By the time I pass the no-longer-weeping partner next to his husband's bed in room 1053A, I can hear my father's bed rustling behind the closed door. Something tremor-like or a silence just itched at by sound and I look about to see if anyone else notices it but there is only the sound of one of my children running through another hall and throwing paper planes and that no-longer-weeping partner breathing and the carnival-voices of the all the televisions interrupted by a toilet flushing here and there. There's no one in this hall but me and my hand on the hospital room door and the ruckus is louder and even a little rhythmic like he's trying to ready his body to sit up and I half expect to hear my father yell "Where the hell am I?" or "Keep it down" or maybe just those angry grunts he made watching his team lose over and over again by bigger margins every season.

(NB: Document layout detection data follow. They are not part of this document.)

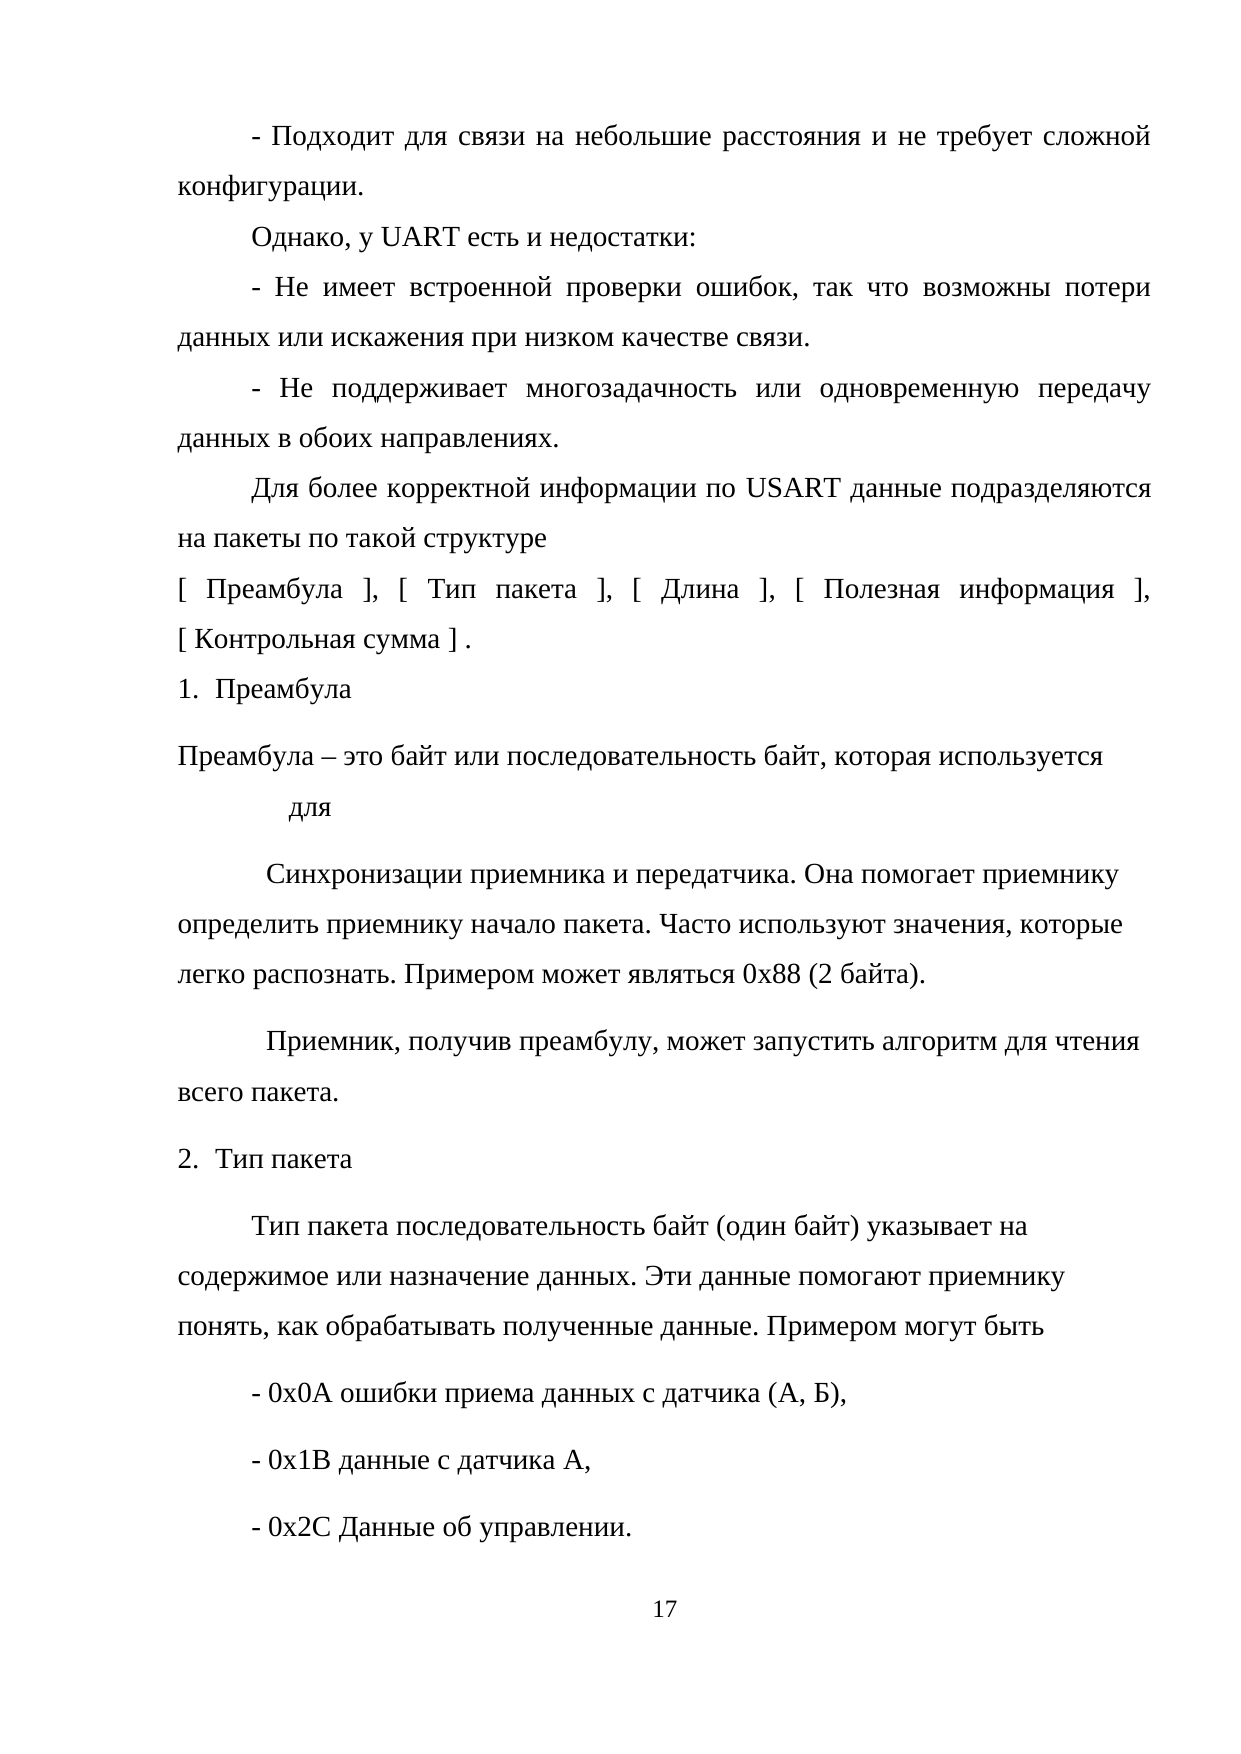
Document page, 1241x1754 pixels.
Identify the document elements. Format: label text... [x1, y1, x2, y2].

text - Не имеет встроенной проверки ошибок, так что возможны потери данных или искажения при низком качестве связи. [177, 269, 1152, 353]
text - 0x0A ошибки приема данных с датчика (A, Б), [177, 1375, 1152, 1409]
text [ Преамбула ], [ Тип пакета ], [ Длина ], [ Полезная информация ],[ Контрольная сумма ] . [177, 571, 1152, 655]
text - Не поддерживает многозадачность или одновременную передачу данных в обоих направлениях. [177, 370, 1152, 453]
text Тип пакета последовательность байт (один байт) указывает на содержимое или назначение данных. Эти данные помогают приемнику понять, как обрабатывать полученные данные. Примером могут быть [177, 1208, 1152, 1342]
text Приемник, получив преамбулу, может запустить алгоритм для чтения всего пакета. [177, 1023, 1152, 1107]
text Для более корректной информации по USART данные подразделяются на пакеты по такой структуре [177, 470, 1152, 554]
text Преамбула – это байт или последовательность байт, которая используется для [177, 738, 1152, 822]
list Преамбула [177, 672, 1152, 705]
text - Подходит для связи на небольшие расстояния и не требует сложной конфигурации. [177, 118, 1152, 202]
text Синхронизации приемника и передатчика. Она помогает приемнику определить приемнику начало пакета. Часто используют значения, которые легко распознать. Примером может являться 0x88 (2 байта). [177, 856, 1152, 990]
text Однако, у UART есть и недостатки: [177, 219, 1152, 252]
text - 0x2C Данные об управлении. [177, 1509, 1152, 1543]
list Тип пакета [177, 1141, 1152, 1174]
text - 0x1B данные с датчика A, [177, 1442, 1152, 1476]
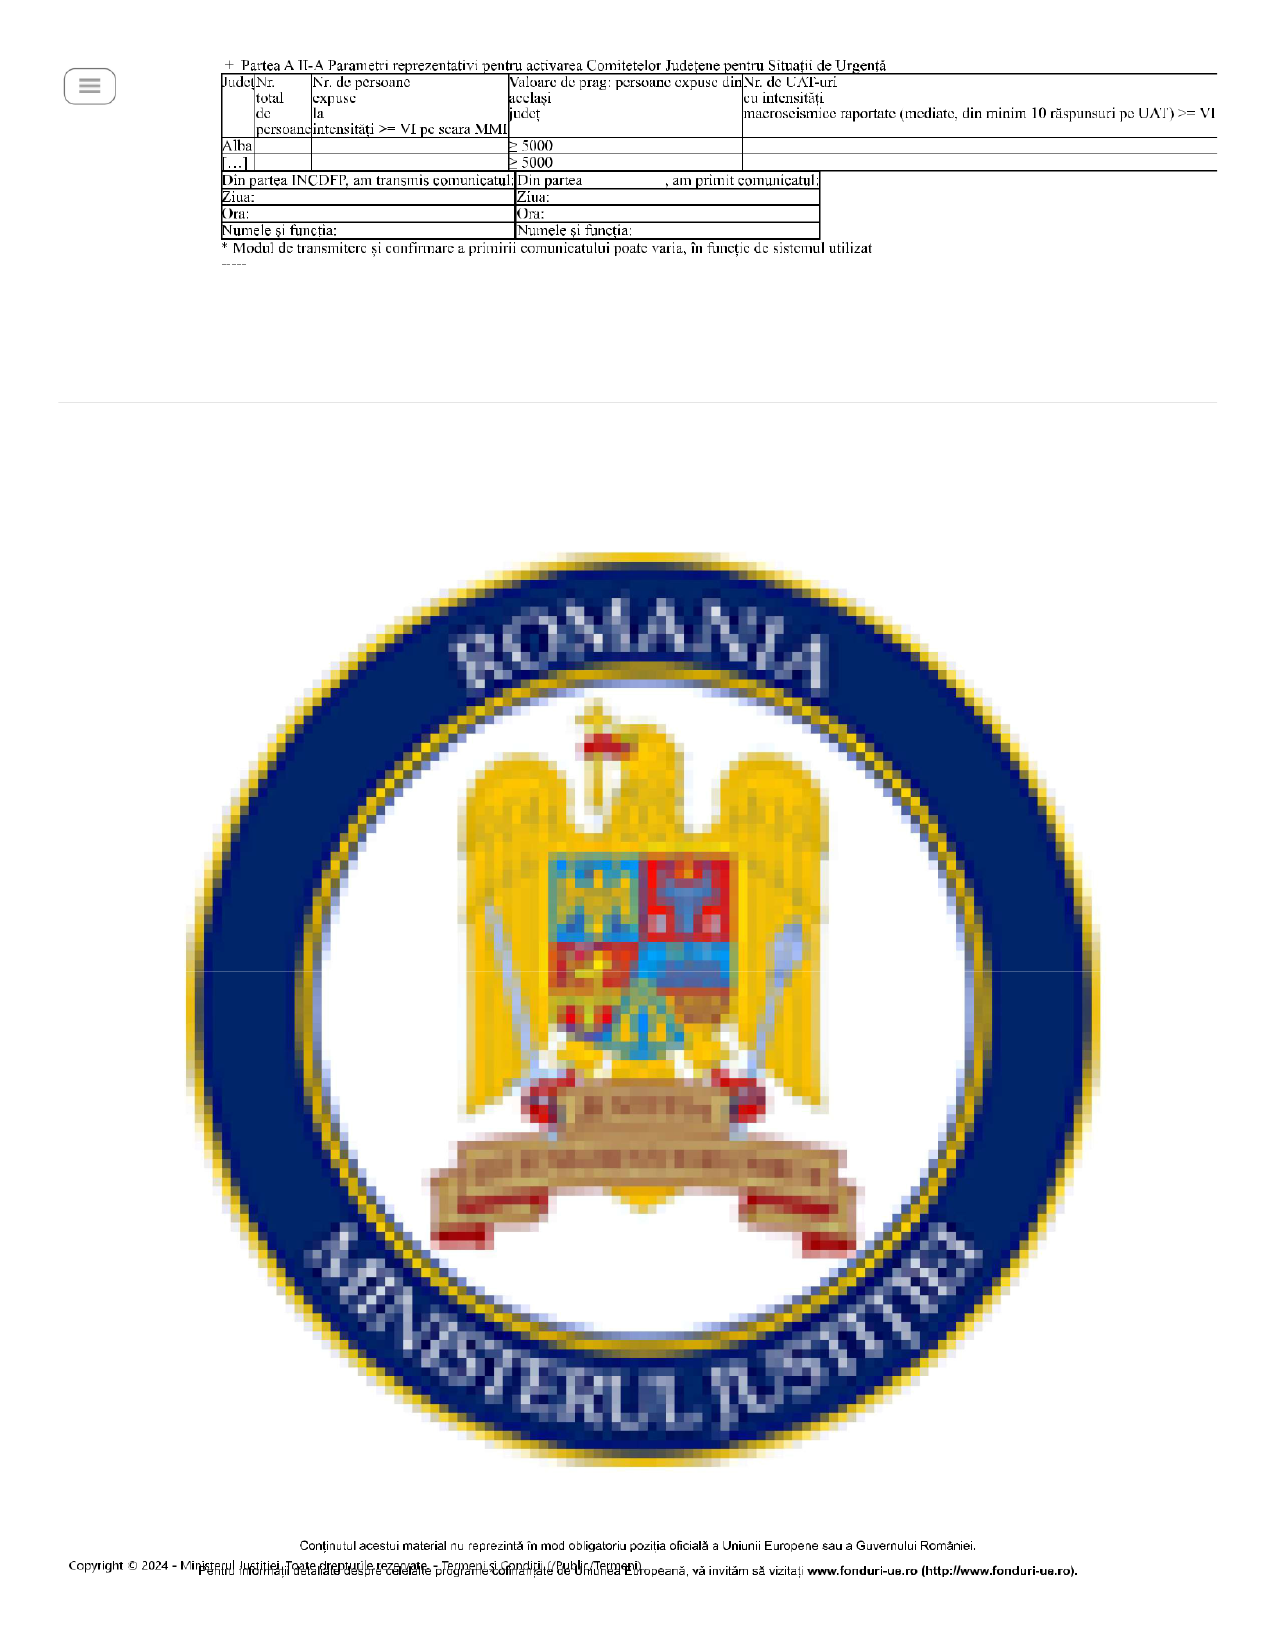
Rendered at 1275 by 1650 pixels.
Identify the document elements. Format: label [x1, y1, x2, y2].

picture [58, 57, 1218, 1580]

But instead the room seems empty of anything at first, even his body is just part of this emptiness and this home is no longer a home but suddenly a regular old room of lost everything. Until the sound picks up again and there's a sigh and a moan and a sucking of skins and someone biting a lip and I reach for the sheet over my father, which someone has draped inexpertly over him. And there under his bed are Nurse Maris and my wife, a tangle of body, and even as the nurse thrusts her hands and self into my wife, she is still so thorough, so deliberate—made of careful hands that changed my father's bedpan and dutifully rolled him from one side to the other and always friendly despite being overworked. This very keeper of us all, determined and warm and all-knowing. And the audiologist peeks his head under the bed from the other side and smiles and says, "How's he doing today, Maris?"
My wife cums like there's no tomorrow, the nurse's hand never skipping its beats, and Nurse Maris says, "He's wonderful. Just wonderful."